Aside from the radio silence from Oracle concerning OpenSolaris, outside code contributors are not seeing their code approved by Oracle for inclusion in the OpenSolaris repositories, and binary releases that are missing in action, OpenSolaris has other issues that Illumos will deal with.

The biggest problem is that an important minority of the code distributed with OpenSolaris is closed source, something that has annoyed the OpenSolaris community for five years. Sun didn't allocate resources to fix this and neither has Oracle.

D'Amore says that a significant percentage of the libc C library (libc_i18n to be precise) is closed, as is the NFS lock manager, portions of the kernel's cryptographic framework and functions, and a bunch of important drives. D'Amore says that the situation is analogous to Apple's "Darwin" open source variant of its Mac OS operating system, which was missing just enough stuff to make it not truly an open source operating system.

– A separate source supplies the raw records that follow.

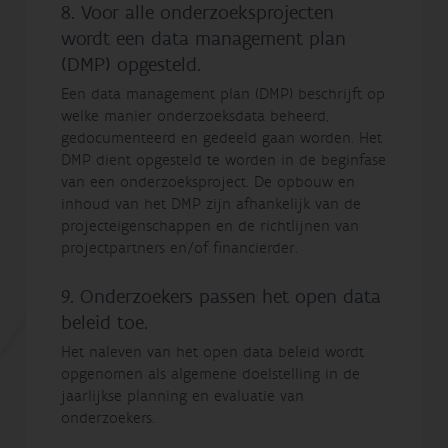
8. Voor alle onderzoeksprojecten
wordt een data management plan
(DMP) opgesteld.
Een data management plan (DMP) beschrijft op
welke manier onderzoeksdata beheerd,
gedocumenteerd en gedeeld gaan worden. Het
DMP dient opgesteld te worden in de beginfase
van een onderzoeksproject. De opbouw en
inhoud van het DMP zijn afhankelijk van de
projecteigenschappen en de richtlijnen van
projectpartners en/of financierder.
9. Onderzoekers passen het open data
beleid toe.
Het naleven van het open data beleid wordt
opgenomen als algemene doelstelling in de
jaarlijkse planning en evaluatie van
onderzoekers.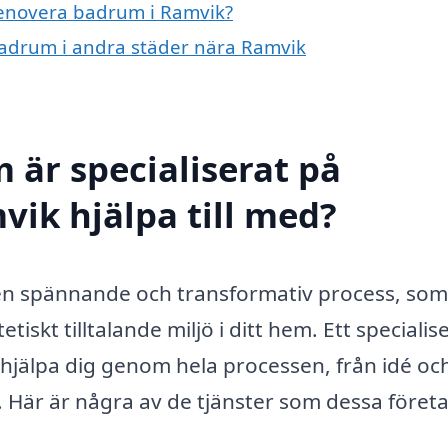
 renovera badrum i Ramvik?
 badrum i andra städer nära Ramvik
 är specialiserat på
ik hjälpa till med?
en spännande och transformativ process, som
tiskt tilltalande miljö i ditt hem. Ett specialis
jälpa dig genom hela processen, från idé oc
n. Här är några av de tjänster som dessa föret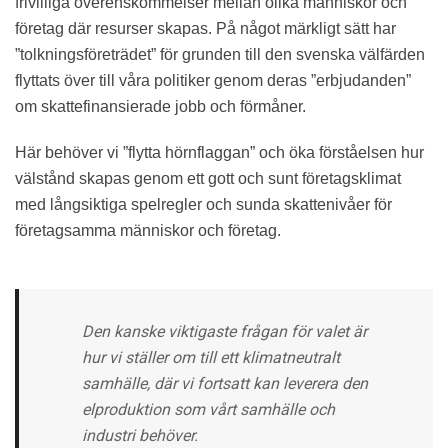
frivilliga överenskommelser mellan olika människor och
företag där resurser skapas. På något märkligt sätt har
”tolkningsföreträdet” för grunden till den svenska välfärden
flyttats över till våra politiker genom deras ”erbjudanden”
om skattefinansierade jobb och förmåner.
Här behöver vi ”flytta hörnflaggan” och öka förståelsen hur
välstånd skapas genom ett gott och sunt företagsklimat
med långsiktiga spelregler och sunda skattenivåer för
företagsamma människor och företag.
Den kanske viktigaste frågan för valet är
hur vi ställer om till ett klimatneutralt
samhälle, där vi fortsatt kan leverera den
elproduktion som vårt samhälle och
industri behöver.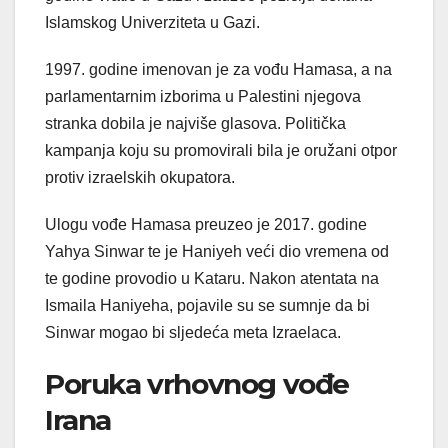
Islamskog Univerziteta u Gazi.
1997. godine imenovan je za vođu Hamasa, a na
parlamentarnim izborima u Palestini njegova
stranka dobila je najviše glasova. Politička
kampanja koju su promovirali bila je oružani otpor
protiv izraelskih okupatora.
Ulogu vođe Hamasa preuzeo je 2017. godine
Yahya Sinwar te je Haniyeh veći dio vremena od
te godine provodio u Kataru. Nakon atentata na
Ismaila Haniyeha, pojavile su se sumnje da bi
Sinwar mogao bi sljedeća meta Izraelaca.
Poruka vrhovnog vođe
Irana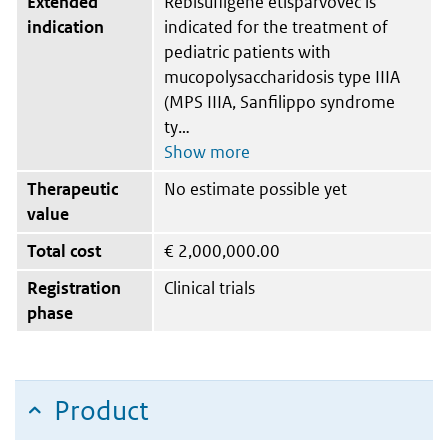
Extended
Rebisufligene etisparvovec is
indication
indicated for the treatment of
pediatric patients with
mucopolysaccharidosis type IIIA
(MPS IIIA, Sanfilippo syndrome
ty
Therapeutic
No estimate possible yet
value
Total cost
€
2,000,000.00
Registration
Clinical trials
phase
Product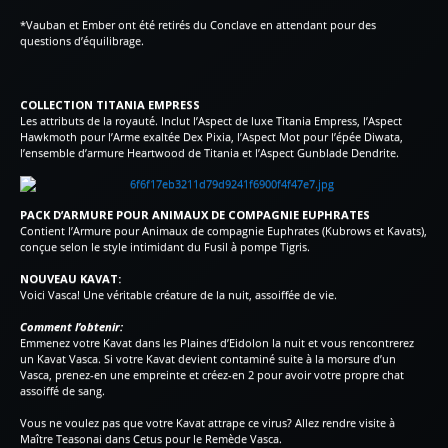
*Vauban et Ember ont été retirés du Conclave en attendant pour des
questions d’équilibrage.
COLLECTION TITANIA EMPRESS
Les attributs de la royauté. Inclut l’Aspect de luxe Titania Empress, l’Aspect
Hawkmoth pour l’Arme exaltée Dex Pixia, l’Aspect Mot pour l’épée Diwata,
l’ensemble d’armure Heartwood de Titania et l’Aspect Gunblade Dendrite.
PACK D’ARMURE POUR ANIMAUX DE COMPAGNIE EUPHRATES
Contient l’Armure pour Animaux de compagnie Euphrates (Kubrows et Kavats),
conçue selon le style intimidant du Fusil à pompe Tigris.
NOUVEAU KAVAT:
Voici Vasca! Une véritable créature de la nuit, assoiffée de vie.
Comment l’obtenir:
Emmenez votre Kavat dans les Plaines d’Eidolon la nuit et vous rencontrerez
un Kavat Vasca. Si votre Kavat devient contaminé suite à la morsure d’un
Vasca, prenez-en une empreinte et créez-en 2 pour avoir votre propre chat
assoiffé de sang.
Vous ne voulez pas que votre Kavat attrape ce virus? Allez rendre visite à
Maître Teasonai dans Cetus pour le Remède Vasca.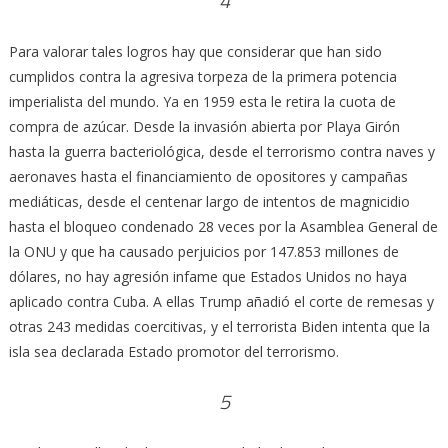
4
Para valorar tales logros hay que considerar que han sido
cumplidos contra la agresiva torpeza de la primera potencia
imperialista del mundo. Ya en 1959 esta le retira la cuota de
compra de azúcar. Desde la invasión abierta por Playa Girón
hasta la guerra bacteriológica, desde el terrorismo contra naves y
aeronaves hasta el financiamiento de opositores y campañas
mediáticas, desde el centenar largo de intentos de magnicidio
hasta el bloqueo condenado 28 veces por la Asamblea General de
la ONU y que ha causado perjuicios por 147.853 millones de
dólares, no hay agresión infame que Estados Unidos no haya
aplicado contra Cuba. A ellas Trump añadió el corte de remesas y
otras 243 medidas coercitivas, y el terrorista Biden intenta que la
isla sea declarada Estado promotor del terrorismo.
5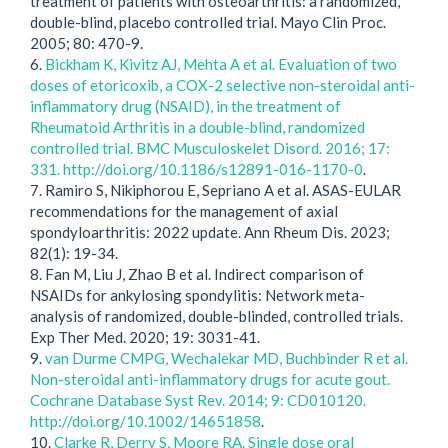
treatment of patients with osteoarthritis: a randomized,
double-blind, placebo controlled trial. Mayo Clin Proc.
2005; 80: 470-9.
6.
Bickham K, Kivitz AJ, Mehta A et al. Evaluation of two
doses of etoricoxib, a COX-2 selective non-steroidal anti-
inflammatory drug (NSAID), in the treatment of
Rheumatoid Arthritis in a double-blind, randomized
controlled trial. BMC Musculoskelet Disord. 2016; 17:
331. http://doi.org/10.1186/s12891-016-1170-0
.
7. Ramiro S, Nikiphorou E, Sepriano A et al. ASAS-EULAR
recommendations for the management of axial
spondyloarthritis: 2022 update. Ann Rheum Dis. 2023;
82(1): 19-34.
8. Fan M, Liu J, Zhao B et al. Indirect comparison of
NSAIDs for ankylosing spondylitis: Network meta-
analysis of randomized, double-blinded, controlled trials.
Exp Ther Med. 2020; 19: 3031-41.
9.
van Durme CMPG, Wechalekar MD, Buchbinder R et al.
Non-steroidal anti-inflammatory drugs for acute gout.
Cochrane Database Syst Rev. 2014; 9: CD010120.
http://doi.org/10.1002/14651858
.
10.
Clarke R, Derry S, Moore RA. Single dose oral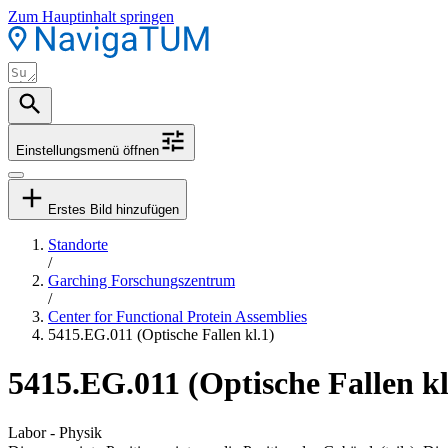
Zum Hauptinhalt springen
Einstellungsmenü öffnen
Erstes Bild hinzufügen
Standorte
/
Garching Forschungszentrum
/
Center for Functional Protein Assemblies
5415.EG.011 (Optische Fallen kl.1)
5415.EG.011 (Optische Fallen kl
Labor - Physik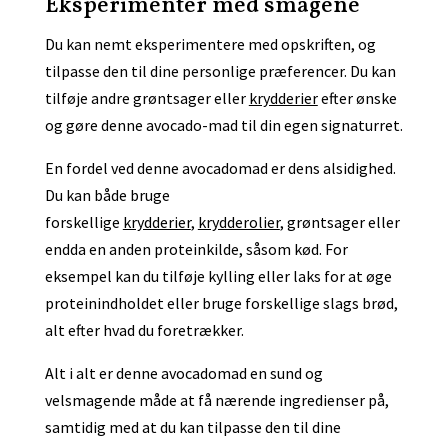
Eksperimenter med smagene
Du kan nemt eksperimentere med opskriften, og
tilpasse den til dine personlige præferencer. Du kan
tilføje andre grøntsager eller
krydderier
efter ønske
og gøre denne avocado-mad til din egen signaturret.
En fordel ved denne avocadomad er dens alsidighed.
Du kan både bruge
forskellige
krydderier
,
krydderolier
, grøntsager eller
endda en anden proteinkilde, såsom kød. For
eksempel kan du tilføje kylling eller laks for at øge
proteinindholdet eller bruge forskellige slags brød,
alt efter hvad du foretrækker.
Alt i alt er denne avocadomad en sund og
velsmagende måde at få nærende ingredienser på,
samtidig med at du kan tilpasse den til dine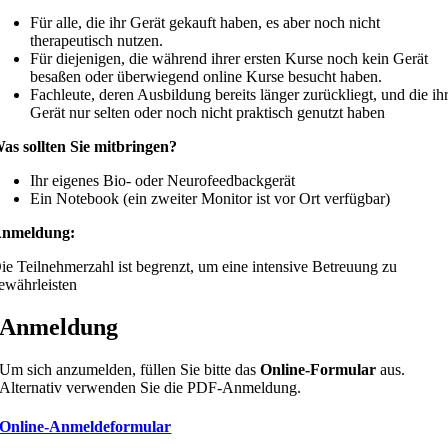
Für alle, die ihr Gerät gekauft haben, es aber noch nicht
therapeutisch nutzen.
Für diejenigen, die während ihrer ersten Kurse noch kein Gerät
besaßen oder überwiegend online Kurse besucht haben.
Fachleute, deren Ausbildung bereits länger zurückliegt, und die ih
Gerät nur selten oder noch nicht praktisch genutzt haben
as sollten Sie mitbringen?
Ihr eigenes Bio- oder Neurofeedbackgerät
Ein Notebook (ein zweiter Monitor ist vor Ort verfügbar)
nmeldung:
ie Teilnehmerzahl ist begrenzt, um eine intensive Betreuung zu
ewährleisten
Anmeldung
Um sich anzumelden, füllen Sie bitte das
Online-Formular
aus.
Alternativ verwenden Sie die PDF-Anmeldung.
Online-Anmeldeformular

So Illumos wants to fix that, and D'Amore put his money time where his mouth is and spent the past couple of weeks coding the missing C library parts, which can now be slipstreamed into OpenSolaris where the closed source bits are now in the real release. Over time, D'Amore wants to solicit help and have the Illumos community spend the time and brainpower to get all of the code in the ON stack open source.

While not technically forking OpenSolaris, the Illumos project is most definitely going to continue development on the ON core code in OpenSolaris, submitting all of its code changes back to OpenSolaris for Oracle's inside Solaris techies to review and approve. (D'Amore says that outside contributors have not seen any OpenSolaris code tweaks approved by Oracle in months.) This cooperation with Oracle is the spooning part.

But D'Amore concedes that Oracle's interests with OpenSolaris will be necessarily different from those of the OpenSolaris community and the new Illumos, and this could lead to a formal break with OpenSolaris and Oracle. Sun's goal with OpenSolaris was to have as many free hands as possible coding as many drivers as possible and certifying OpenSolaris and then Solaris on as much machinery as possible.

This is a carbon copy of the approach the Linux community used to get Linux on the widest distribution of machines that the IT market has ever seen. (And probably will ever see.)